Il destino, spesso a noi avverso, prevede invece imprendibili cambiamenti.

Il cammino impetuoso, cospargendoci di tante adiranti nevrosi, d’intimissime gioie favolose, oppure incespicante in una variegata, stramba, variopinta, imperitura notte insonne, riertosi poderoso, tanto sfamandoci quanto svoltando imprevedibilmente in vulcaniche, riesplose, immaginifiche, molteplici, trasformistiche variazioni mentali delle anime risorte dopo tanto nostro stesso infliggerci cagioni e sventure, superstizioni e angosce dettate da irrazionali timori di sorta, sì, alle volte rammaricandoci e, incupente, opprimendo i bagliori lucenti dei cuori squillanti, scoraggiandoci, deturpandoci e “usurpando” il congenito, vivaddio, sangue puro, blu delle colorate, felici “rugiade” del tempo ribaldo e rubino ma estemporaneamente strappatoci e rubatoci, scort(ic)ando le nostre scor(n)ate fiere (co)razze scordate o arrugginendo quel detonante esserci nati cerbiatti scorrazzanti, perpetrando torture (in)sopprimibili alle nostre vite messe a dura prova e (s)tremate, duramente tanto (s)colpite ma giammai dome o stanche, può rifortificato d’immensa, fulminea folgore, non più infrangerci ma, curandoci proprio dalle coscienti escoriazioni delle anime scuriteci, ricucendoci dall’oscurità annerente all’un(g)ente rinata beltà rilucente, festoso, fastoso, innocentemente rivivendoci bello, sconfiggendo ogni tetraggine e tutti gli oscurantismi (s)battenti, ribelle a noi, ancor bellissimi come dolci, coraggiosi (in)fanti, questo stupendo tempo, in passato tanto incatenante, or innervandoci di romantico caldo rovente, dopo il tempestoso batter del vento gelido, dopo la plumbea, melanconica neve sciogliente i noi più focosi, il tempo reincarnato, dal disincanto ner(v)o, fervido, a incantarci di splendente eternità sbrinata, inebriante delle umorali e più sorprendenti dinamiche cangianti, proprio tatuandoci in una pelle del cuore rifulgente, sin ad allora insospettabile, cavalcante nuovamente, magicamente incantante ci risprona nei furiosi scalpitii tonanti dell’intonarci alla vetustà più magnifica e lucidamente magnetica.

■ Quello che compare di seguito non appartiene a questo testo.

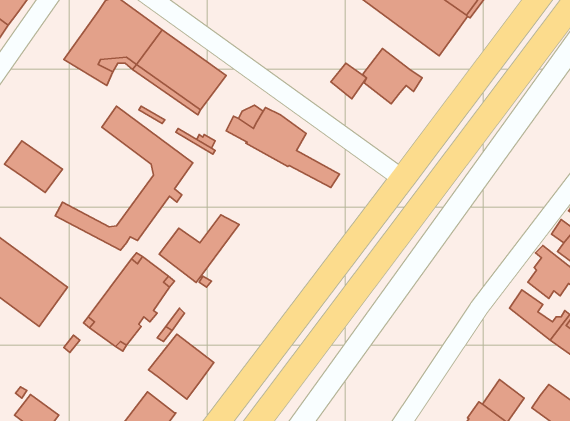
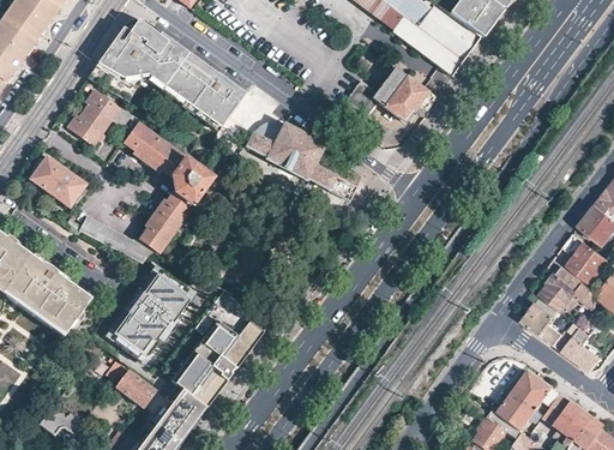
building: none -> [72,89,131,145]
building: [159,215,239,282] -> [198,306,276,372]
building: none -> [116,366,156,407]
building: none -> [512,370,560,407]
building: none -> [169,386,206,421]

In tal mondo, ove l’ignoto, soprattutto della nostra anima, per timor che, svelandola, possa spaventarci proprio della feroce bellezza stupefacente di noi ancor vivi pulsanti l’emozionale sentir viscerale dell’io più (in)conscio, a titanica lindezza delle rinate forze riscaturite da quel che c’apparve un imbattibile, tristissimo buco nero, logorante nel sopprimerci in quel nostro vero essere, qui furiosamente c’è fantastica (ri)sorgente.

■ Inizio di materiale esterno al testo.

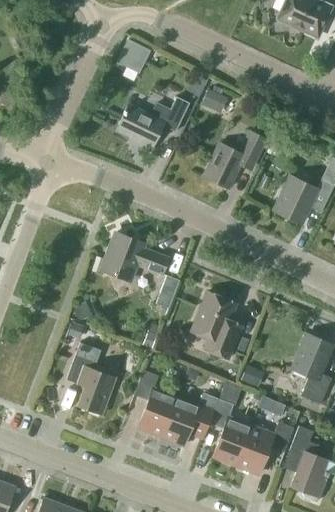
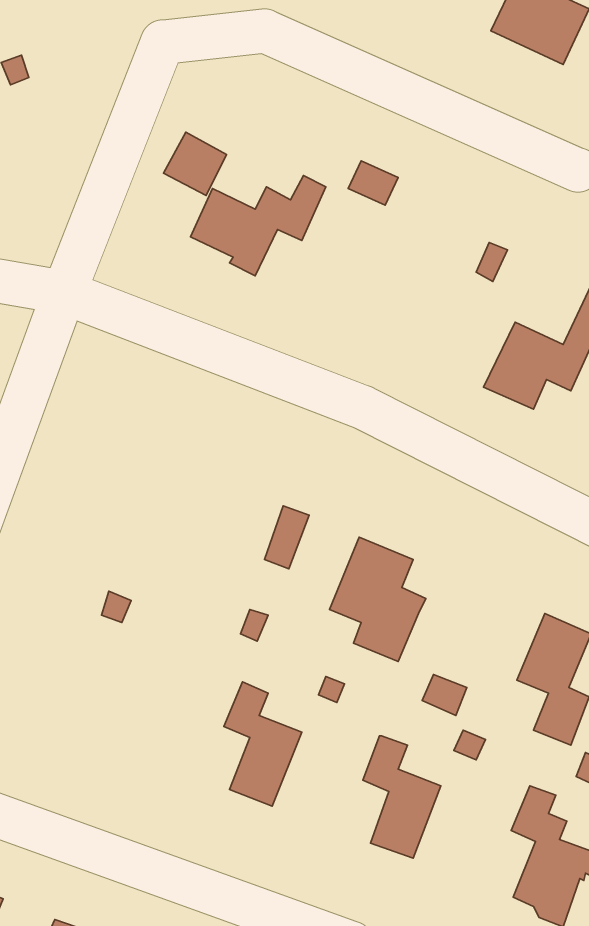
building: [117,39,151,73] -> [164,132,227,195]
building: [203,131,266,189] -> none
building: [101,233,169,280] -> none
building: [66,342,115,414] -> none
building: [160,393,218,445] -> none
building: [236,422,293,474] -> none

Stupiti, gli uomini mediocri, i pavidi convinti che Artù fosse solo un figlio minore, a incanto del suo estrarre Excalibur, inchinati dinanzi a tal allucinante, miracoloso prodig(i)o, esultarono in gloria immortale, immolati alla meraviglia… della vita illuminatasi d’atroce, enorme splendore e potenza.

E credettero al Sacro Graal, non perdendo mai più la speranza ma, intrepidi e agguerritissimi, combattendo invincibili per un mondo migliore ove è il mistero più incredibile del voler attraccare alla rispolverata purezza, soprattutto di noi stessi, davvero ad attrarci, al fiume fascinoso, (s)velato in Sol madido di vita illuminante, a farci enormemente risplendere grandi.